The International Financial Services Authority (IFSCA) has approved a framework for issuance and listing of transitions bonds in GIFT IFSC in Gujarat to help companies in hard-to-abate sectors like steel, cement, heavy duty transport, aviation and shipping to raise funds.
“The said framework will enable the companies, specifically from hard-to-abate sectors, to raise capital and list their securities at GIFT IFSC, while committing to a credible transition plan and making enhanced disclosures to ensure the interests of the investors are protected,” said IFSCA after formally approving the framework at meeting held on Tuesday. “Transition finance provides a structured pathway for hard-to-abate industries to reduce their emissions progressively,” it added.
While ESG labelled debt securities have played a key role in mobilising climate finance, it is generally seen that their application is often limited to sectors/projects that are at near/net zero. A larger portion of green debt volume is directed primarily towards energy, buildings and transport sectors.
Instruments such as transition bonds hold significant potential in mobilising capital for decarbonisation, particularly in high-emitting industries in developing countries such as India. Transition finance will provide a structured pathway for industries in hard-to-abate sectors to reduce their emissions progressively by enabling investments in cleaner technologies, processes and alternative fuels.

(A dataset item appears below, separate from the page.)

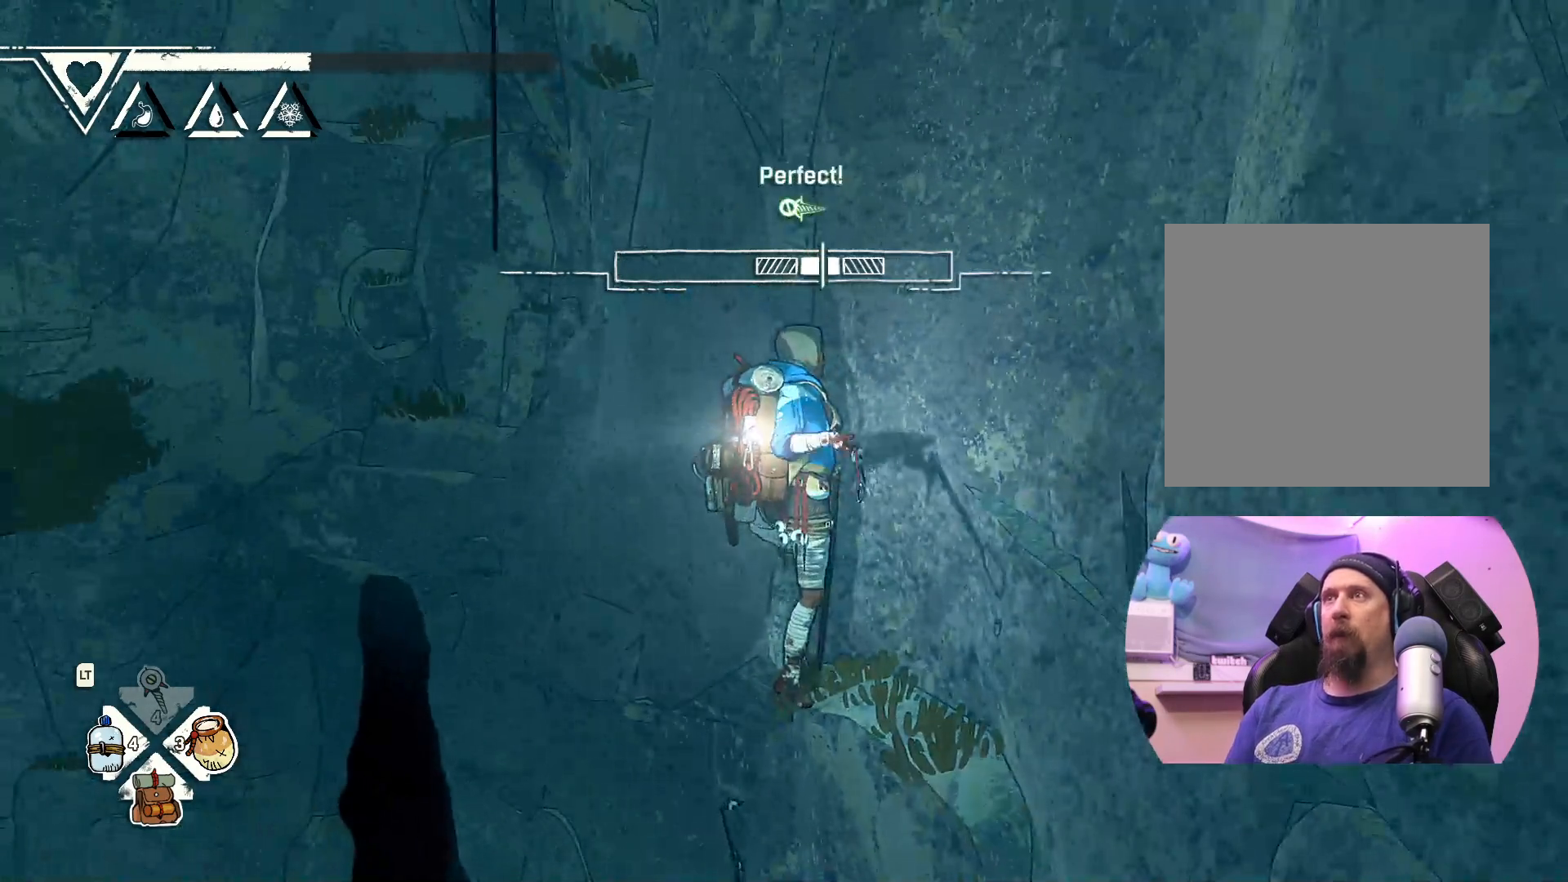
{"buttons": [], "left_stick": "center", "right_stick": "center", "events": []}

The framework for transition bonds was prepared based on the recommendations of the Expert Committee on Climate Finance set up by the IFSCA, comments made by the public in response to a consultation paper, analysis of the global development on the subject and not losing sight of the needs of developing countries such as India.
The important pillars of this framework include a credible transition plan at the entity level, alignment with globally recognised taxonomies and technology road-maps, mechanism for independent external review and disclosure requirements (Initial & Annual).
Transition bonds would not only assist issuers from hard-to-abate sectors to raise capital but shall also bring credibility amongst investors by ensuring adequate disclosures, independent external review, etc. to mitigate the risk of greenwashing.